* This article is a translation of the Japanese article written on December 16, 2021.
This article is for day 16 of Merpay Advent Calendar 2021.
Hello everyone. This is foostan from the Merpay SRE Team. Most of the time you’ll see me talking about keyboards, but my actual job is on the SRE Team as a software engineer and engineering manager (EM).
One of the most important roles of the SRE Team is to increase service reliability and ensuring that Merpay is available for use at all times. Configuring systems so that services don’t stop is an important part of increasing reliability. It’s also important to raise appropriate alerts to notify all stakeholders if a service error occurs. In this article, I discuss how to implement practical alerts based on user impact.
What are appropriate alerts?
Let’s start by considering what kinds of alerts we should be raising. One reason for raising alerts would be to detect a service error quickly in order to minimize impact to users. Here are some appropriate types of alerts:
- Alerts to notify people quickly when an error has occurred with user impact
- Alerts to allow people to take action quickly, such as restoring the service or determining causes
The hard part is determining what exactly "user impact" is, how to measure it, and how to determine what an error is. These are all abstract and subjective concepts. I’ll be covering them later on in this article.
Too many alerts can reduce productivity or even become a health hazard
What would happen if alerts are not raised appropriately? Here are some examples of inappropriate alerts:
- Alerts that cannot detect a service error, or alerts that are not raised fast enough
- Too many alerts (especially when many require no action)
Regarding the first type of alert, even though you have implemented the monitoring setting, it’s meaningless if it doesn’t work. This is clearly not appropriate, and could reduce service reliability.
How about the second type? You might think it’s worth raising as many alerts as possible, to make sure that you don’t miss anything. However, having too many alerts can reduce their meaningfulness, and I’ll bet there are plenty of people out there who have missed an important alert because there were simply too many alerts being raised.
There are several major downsides to having too many alerts, including reducing the quality of the monitoring organization/system, reducing focus, reducing productivity (due to increased operational cost), and impacting health (due to responding to unnecessary alerts late at night). It is crucial to reduce the number of unnecessary alerts and keep service operations healthy, in order to keep a service running with stability.
Reliability definition and target
Let’s go back to the concept of "user impact," which is an indicator used for raising appropriate alerts. The following diagram shows the relationship between user happiness and service reliability.
* Reproduced from Shrinking the impact of production incidents using SRE principles—CRE Life Lessons The optimal SLO threshold keeps most users happy while minimizing engineering costs.
Users of a service want the service to run with stability and a high level of reliability.

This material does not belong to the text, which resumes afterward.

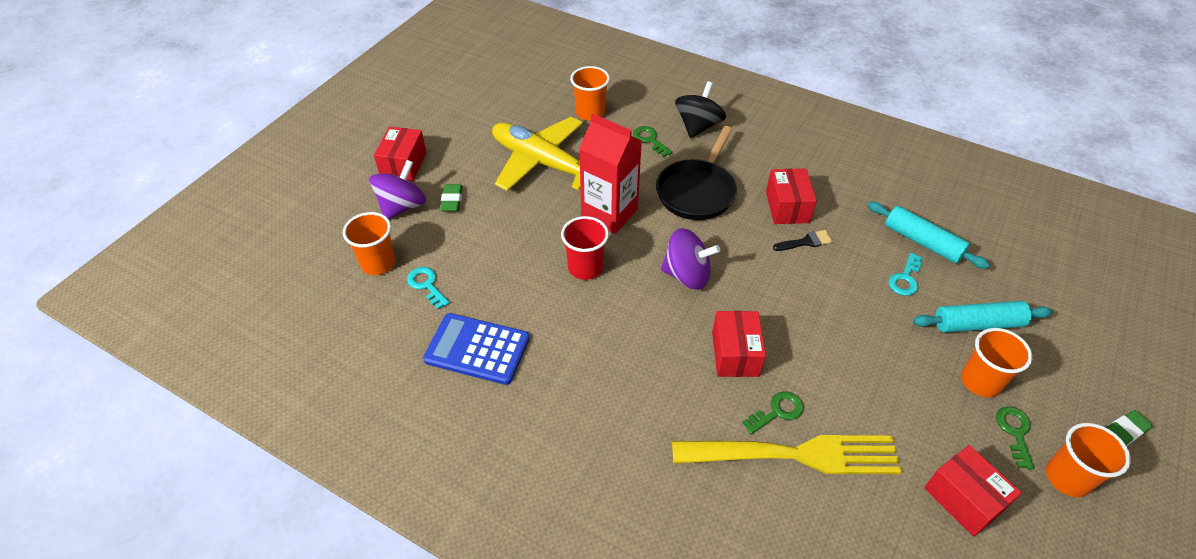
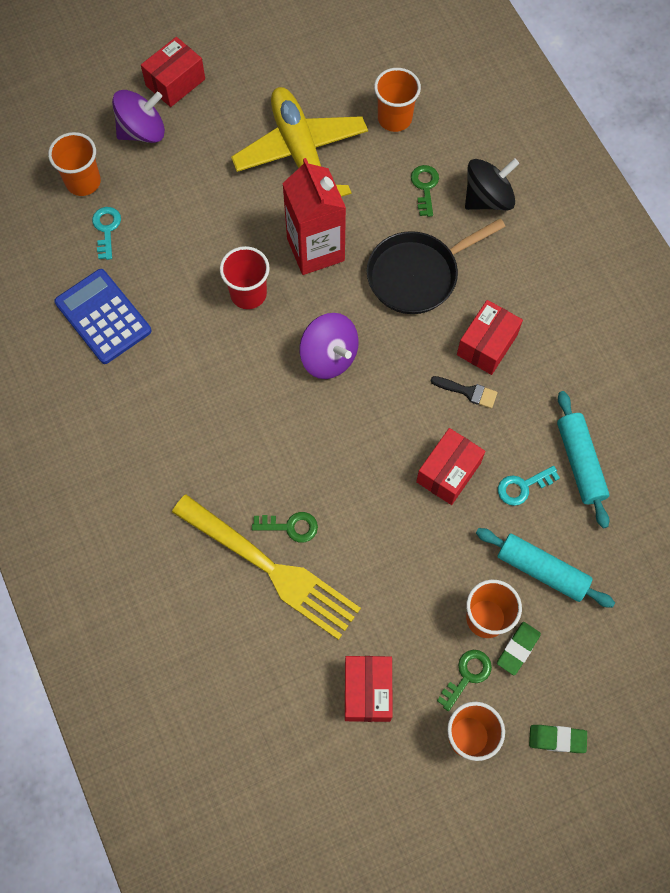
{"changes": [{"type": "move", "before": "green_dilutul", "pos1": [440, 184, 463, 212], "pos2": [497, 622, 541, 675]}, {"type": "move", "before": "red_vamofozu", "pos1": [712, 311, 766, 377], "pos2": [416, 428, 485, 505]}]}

That seems like a reasonable request, but it is impossible to provide a service that never stops. The reality is that increasing reliability incurs a corresponding cost, such as setting up a multi-region configuration to keep services running during a disaster, or setting up a multi-cloud configuration to stay up when there is a cloud service outage. Therefore, it’s important to identify a good balance between cost and the level of happiness users expect, and to set this point as the target value for reliability. It’s difficult to set the right target value right away, so it will need to be reviewed regularly.
In order to raise alerts when user impact is detected, we must quantify related elements and handle them systematically. The concepts of SLIs, SLOs, and error budgets can be used here.
SLI (Service Level Indicator)
These are indicators used to measure service reliability. It’s important to select indicators that can measure user happiness in numerical terms. Some examples might include:
- Ratio of successful requests
- Ratio of requests completed within 100 ms
We should select SLIs like these, that allow us to make a clear distinction between results that are good and those that are not good, so that we can use the ratio in our measurements. When selecting SLIs, we must carefully consider what causes changes in service qualities or user happiness. This is another element that needs to be reviewed regularly.
SLO (Service Level Objective)
Once we’ve decided what to measure, we then need to determine specific target values. Some examples might include:
- A 99.9% ratio of successful requests over 30 days
- A 99% ratio of requests completed within 100 ms over seven days
Like in these examples, it’s important to set both a ratio (%) and period to achieve for each SLI. As I mentioned above, it’s difficult to set the right target values right away. You should set target values but leave some leeway for adjustment. For Merpay, we’ve already determined default values to set based on service importance, but we do set opportunities to review and adjust these values regularly.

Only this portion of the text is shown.